Les groupes doivent cartographier les concentrations par contrepartie, secteur, juridiction et nature d’instrument, y compris lorsqu’elles émergent via des entreprises liées non consolidées. Les mécanismes de contagion (garanties croisées, covenants, services partagés, dépendance IT) doivent faire l’objet de limites internes, d’early warnings et de playbooks de remédiation.
Les attentes portent sur l’ORSA, le SFCR/RSR et les QRT de groupe : expliciter les hypothèses sur les liens, les barrières au transfert de capital, les effets des transactions intragroupe et les sensibilités. La granularité attendue doit permettre au superviseur de réconcilier la structure juridique et le profil de risque économique.
Les entreprises doivent adopter une politique dédiée aux entreprises liées : critères d’identification, seuils de matérialité, processus d’approbation, documentation, rôle des fonctions clés (risques, actuariat, conformité, audit interne), tests indépendants et revues périodiques. Les contrôles incluent la validation du périmètre de groupe, la vérification des clauses contractuelles, l’indépendance des administrateurs et la robustesse des arrangements opérationnels.
Un référentiel central des entités et des liens (juridiques et de fait) est attendu : identifiants harmonisés, attributs de contrôle, pourcentage de détention, pouvoirs, dépendances de services, canaux financiers, engagements, garanties. La mise à jour doit être événementielle et périodique, avec des contrôles de qualité de données et des rapprochements avec la consolidation et les états réglementaires.
La proportionnalité s’apprécie au regard de la complexité du groupe, du risque de contagion et des barrières de transfert. Les cas particuliers incluent les joint-ventures, les participations minoritaires avec influence notable, les entités non réglementées, les SPV/SE, les services externalisés critiques, les arrangements IT partagés et les plateformes de cash pooling.
Les fonctions conformité doivent piloter la mise à jour des politiques et procédures, orchestrer les contrôles de second niveau, contribuer à l’ORSA sur les aspects de gouvernance et de transferts intragroupe, et coordonner la réponse aux autorités de contrôle.
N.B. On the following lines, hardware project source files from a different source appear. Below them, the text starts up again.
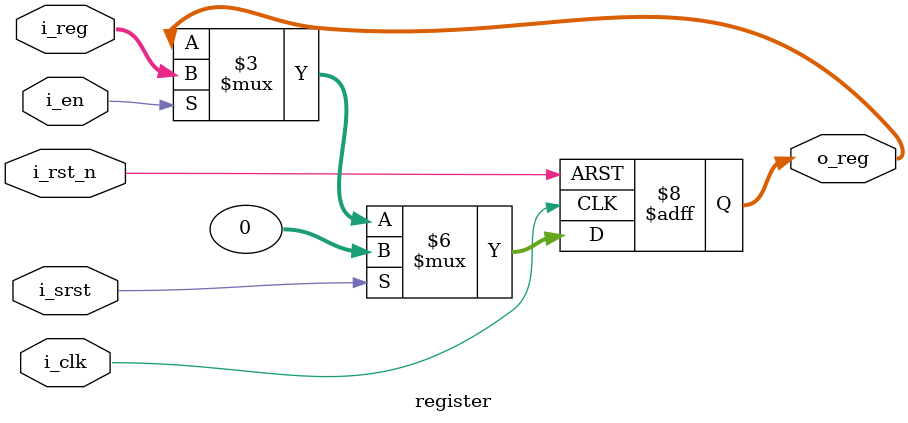
<source format=v>
module register(i_clk, i_rst_n, i_srst, i_en, i_reg, o_reg);
parameter REG_DATA_WIDTH=32;

input               i_clk, i_en, i_srst, i_rst_n;
input       [REG_DATA_WIDTH-1:0]  i_reg;
output  reg [REG_DATA_WIDTH-1:0]  o_reg;


always @(posedge i_clk, negedge i_rst_n) begin
	if (!i_rst_n)
		o_reg <= 0;
	else
		if (i_srst)
			o_reg <= 0;
		else if (i_en)
			o_reg <= i_reg;
end
   
endmodule

</source>
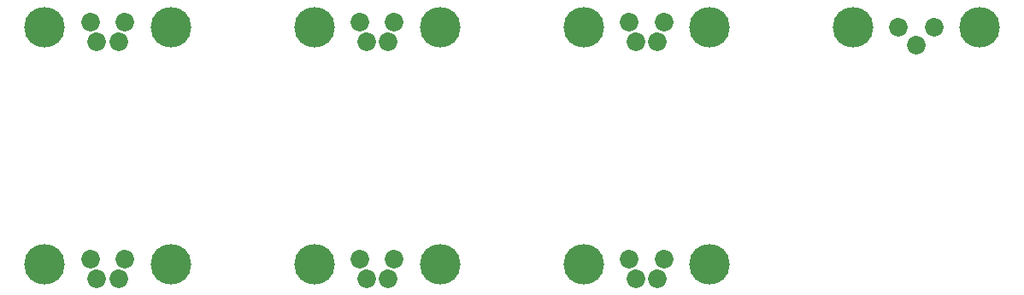
<source format=gbr>
%TF.GenerationSoftware,KiCad,Pcbnew,(6.0.7-1)-1*%
%TF.CreationDate,2022-11-03T21:10:23+11:00*%
%TF.ProjectId,case-connector,63617365-2d63-46f6-9e6e-6563746f722e,rev?*%
%TF.SameCoordinates,Original*%
%TF.FileFunction,Soldermask,Top*%
%TF.FilePolarity,Negative*%
%FSLAX46Y46*%
G04 Gerber Fmt 4.6, Leading zero omitted, Abs format (unit mm)*
G04 Created by KiCad (PCBNEW (6.0.7-1)-1) date 2022-11-03 21:10:23*
%MOMM*%
%LPD*%
G01*
G04 APERTURE LIST*
%ADD10C,1.850000*%
%ADD11C,4.016000*%
G04 APERTURE END LIST*
D10*
%TO.C,J7*%
X69850000Y-63450000D03*
X72000000Y-63450000D03*
X69225000Y-61500000D03*
X72625000Y-61500000D03*
D11*
X77175000Y-62000000D03*
X64675000Y-62000000D03*
%TD*%
%TO.C,J6*%
X91366666Y-85500000D03*
X103866666Y-85500000D03*
D10*
X99316666Y-85000000D03*
X95916666Y-85000000D03*
X98691666Y-86950000D03*
X96541666Y-86950000D03*
%TD*%
D11*
%TO.C,J5*%
X91366666Y-62000000D03*
X103866666Y-62000000D03*
D10*
X99316666Y-61500000D03*
X95916666Y-61500000D03*
X98691666Y-63450000D03*
X96541666Y-63450000D03*
%TD*%
D11*
%TO.C,J4*%
X144750000Y-62000000D03*
X157250000Y-62000000D03*
D10*
X152750000Y-62000000D03*
X149250000Y-62000000D03*
X151000000Y-63750000D03*
%TD*%
%TO.C,J3*%
X123233332Y-63450000D03*
X125383332Y-63450000D03*
X122608332Y-61500000D03*
X126008332Y-61500000D03*
D11*
X130558332Y-62000000D03*
X118058332Y-62000000D03*
%TD*%
D10*
%TO.C,J2*%
X69850000Y-86950000D03*
X72000000Y-86950000D03*
X69225000Y-85000000D03*
X72625000Y-85000000D03*
D11*
X77175000Y-85500000D03*
X64675000Y-85500000D03*
%TD*%
%TO.C,J1*%
X118058332Y-85500000D03*
X130558332Y-85500000D03*
D10*
X126008332Y-85000000D03*
X122608332Y-85000000D03*
X125383332Y-86950000D03*
X123233332Y-86950000D03*
%TD*%
M02*

</source>
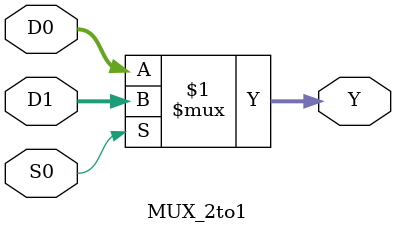
<source format=v>
module MUX_2to1 #(parameter N=32)
(
    input wire [N-1:0] D0,
    input wire [N-1:0] D1,
    input wire S0,
    output wire [N-1:0] Y
);

    // N-Bit MUX

    assign Y = (S0)? D1 : D0;

endmodule
</source>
La traçabilité documentaire et la cohérence inter-reportings (groupe, solo, SFCR/RSR) sont essentielles.
Une trajectoire cible combine : (i) diagnostic du périmètre et des liens, (ii) cartographie des transactions intragroupe et des barrières, (iii) révision des politiques et seuils, (iv) renforcement des limites et du suivi des concentrations, (v) mise à niveau des QRT/SFCR/RSR et de l’ORSA, (vi) testing et assurance indépendante.
Les lignes directrices révisées d’EIOPA harmonisent et clarifient le traitement prudentiel des entreprises liées sous Solvabilité II. Elles exigent une gouvernance plus robuste, une transparence accrue et une démonstration rigoureuse de la disponibilité des fonds propres et du contrôle des risques intragroupe. Les assureurs et réassureurs doivent adapter sans délai leurs politiques, leurs référentiels d’entités et leurs reportings pour répondre aux attentes de supervision de groupe.